Оглохнув от собственного крика, он не слышал, как Бобошко, все той же шаркающей походкой направился к дороге и молча растворился в ночи, оставив Андрея наедине с темью и его криком.
XV
Дербент ошеломил Андрея, прежде всего, своим неслыханным разноязычием. Толкаясь по базару, чутким ухом ловил он русскую речь, но она то возникала, то вновь гасла, заглушенная иноплеменным говором. Но и там, где ему порой выпадало перекинуться словом с кем-либо из случайных земляков, ничего нового об Александре узнать не удавалось. Никто ее не видел и не слыхал о ней.
У пивного ларька безногий инвалид – рябые скулы в пороховой зелени вяло подмигнул ему, кивая на кепку, опрокинутую перед ним:
– Поможем калеке, браток!
В ответ Андрей беспомощно развел руками:
– Ей-богу, друг, ни копейки.
– Садись,– радушно пригласил тот,– будут.
Часто еще потом вспоминался Андрею безногий инвалид этот и его веселое радушие, от которого зябко сводило спину.
После долгих и бесполезных поисков, Андрей забрел в какую-то базарную харчевню и здесь, в крикливой толчее у стойки, лицом к лицу столкнулся с земляком и даже, по дальней, впрочем, и давно забытой линии, родственником. Звали его Лёвкой, родом он был из Торбеевки, хотя работал с незапамятных пор в депо, где его и встречал, наведываясь к брату, Андрей. И если в Узловске Лашков и поздороваться-то с ним поленился бы, то сейчас он долго и обрадованно тряс парня за плечи, по-детски радуясь этой неожиданной встрече:
– Ты-то как сюда попал, черт кудрявый? Ну, удружил, ну, удружил. Вдарим ныне по паре-другой. Ой, вдарим!
Тот, видно, польщенный обходительностью именитого родича, возбужденно замотал нечесанной головой:
– А вот сейчас... А вот сейчас, Андрей Васильевич, все как есть доложу... Об вас-то я еще тогда слыхал, что коров в Дербент погнали... Сейчас... Очередь наша.

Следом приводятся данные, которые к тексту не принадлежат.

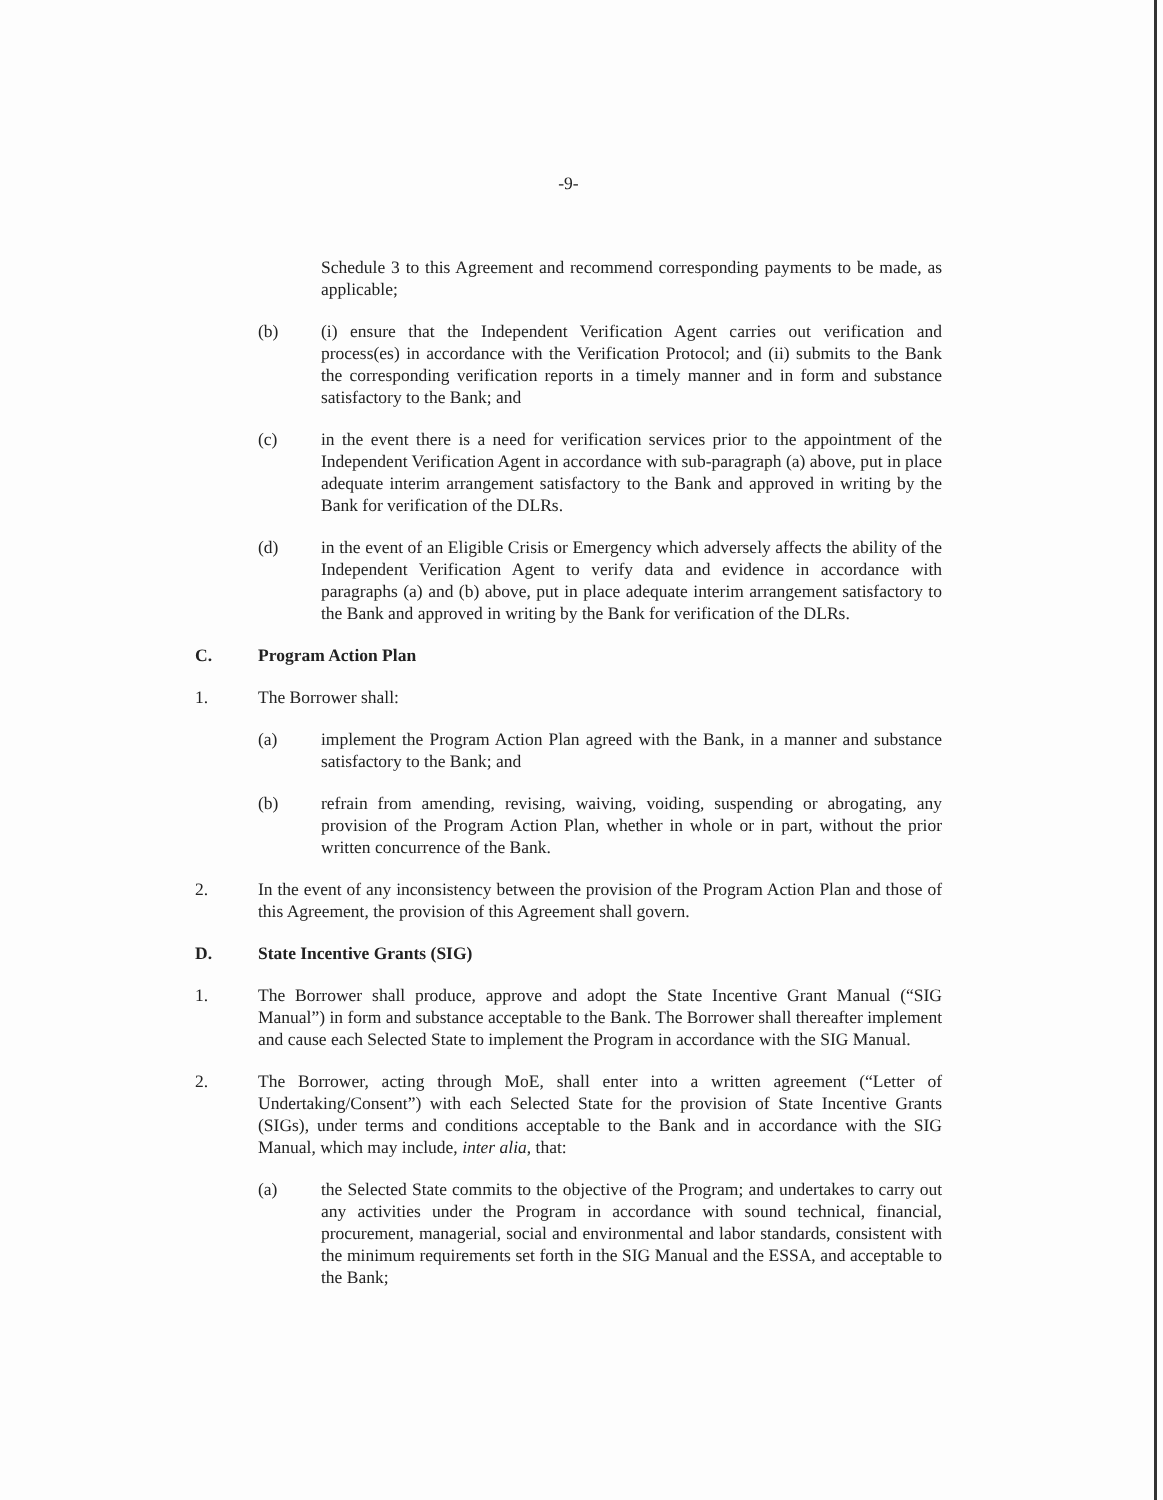-9-
Schedule 3 to this Agreement and recommend corresponding payments to be made, as applicable;
(b) (i) ensure that the Independent Verification Agent carries out verification and process(es) in accordance with the Verification Protocol; and (ii) submits to the Bank the corresponding verification reports in a timely manner and in form and substance satisfactory to the Bank; and
(c) in the event there is a need for verification services prior to the appointment of the Independent Verification Agent in accordance with sub-paragraph (a) above, put in place adequate interim arrangement satisfactory to the Bank and approved in writing by the Bank for verification of the DLRs.
(d) in the event of an Eligible Crisis or Emergency which adversely affects the ability of the Independent Verification Agent to verify data and evidence in accordance with paragraphs (a) and (b) above, put in place adequate interim arrangement satisfactory to the Bank and approved in writing by the Bank for verification of the DLRs.
C. Program Action Plan
1. The Borrower shall:
(a) implement the Program Action Plan agreed with the Bank, in a manner and substance satisfactory to the Bank; and
(b) refrain from amending, revising, waiving, voiding, suspending or abrogating, any provision of the Program Action Plan, whether in whole or in part, without the prior written concurrence of the Bank.
2. In the event of any inconsistency between the provision of the Program Action Plan and those of this Agreement, the provision of this Agreement shall govern.
D. State Incentive Grants (SIG)
1. The Borrower shall produce, approve and adopt the State Incentive Grant Manual (“SIG Manual”) in form and substance acceptable to the Bank. The Borrower shall thereafter implement and cause each Selected State to implement the Program in accordance with the SIG Manual.
2. The Borrower, acting through MoE, shall enter into a written agreement (“Letter of Undertaking/Consent”) with each Selected State for the provision of State Incentive Grants (SIGs), under terms and conditions acceptable to the Bank and in accordance with the SIG Manual, which may include, inter alia, that:
(a) the Selected State commits to the objective of the Program; and undertakes to carry out any activities under the Program in accordance with sound technical, financial, procurement, managerial, social and environmental and labor standards, consistent with the minimum requirements set forth in the SIG Manual and the ESSA, and acceptable to the Bank;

Большими глотками втягивая в себя теплое прокисшее пиво, Левка весело похохатывал и блеклое лицо его оплывало при этом текучими тенями:
– Нам, слесарям, теперь цены нет. Как эвакуация началась, нас всех кого-куда. Меня, значит, сюда. Дуй, говорят, ворота Каспия укреплять надо. Ну, и укрепляю.
– А что у них своих, что ли, здесь не хватает?
– Ныне все по фронтам,– Левка замялся,– а у меня плоское стопие. Ну, и бронь, конечно. Как для высококвалифицированного. Да! – Он снова оживился, заерзал на месте, засучил под столом ногами. – Я здесь еще одну нашу видел...
– Кого? – Выдавил Андрей и почувствовал, как у него спирает дыхание. Может, обознался?
– Скажешь тоже, обознался! – Тот открыто торжествовал козырное свое положение. – По Агуреевой этой, Сашке, сколько у нас ребят позасыхало. Да и ты. – Он тут же осекся, избегая враз осатаневших глаз Андрея. – Скажешь тоже, обознался...
– Где?
– Что – где?
– Видел, говорю, где?
– Случаем, из депа шел... На посадке. Куда-то в сторону Баку подавалась.
– Говорил?
– Не. Я ее и в Узловске-то не знал совсем. Так издали глаза пялил. Не по нашим соплям девка.
Говорить с Левкой как-то сразу расхотелось. Пиво показалось кислее прежнего, жара и базарная вонь еще удушливее, а всего минуту тому вполне сносная рожа собеседника окончательно опостылела. И Андрей заторопился:
– Бывай, кудрявый.
– Ну, куда ты, ей-Богу? – хмельно заканючил тот – только-только разговорились. А ще грозился: вдарим! Вот тебе и вдарили. – Его вроде даже усекло в размерах от огорчения. – А у меня и бабы есть, первый класс, эвакуированные с укладки... А?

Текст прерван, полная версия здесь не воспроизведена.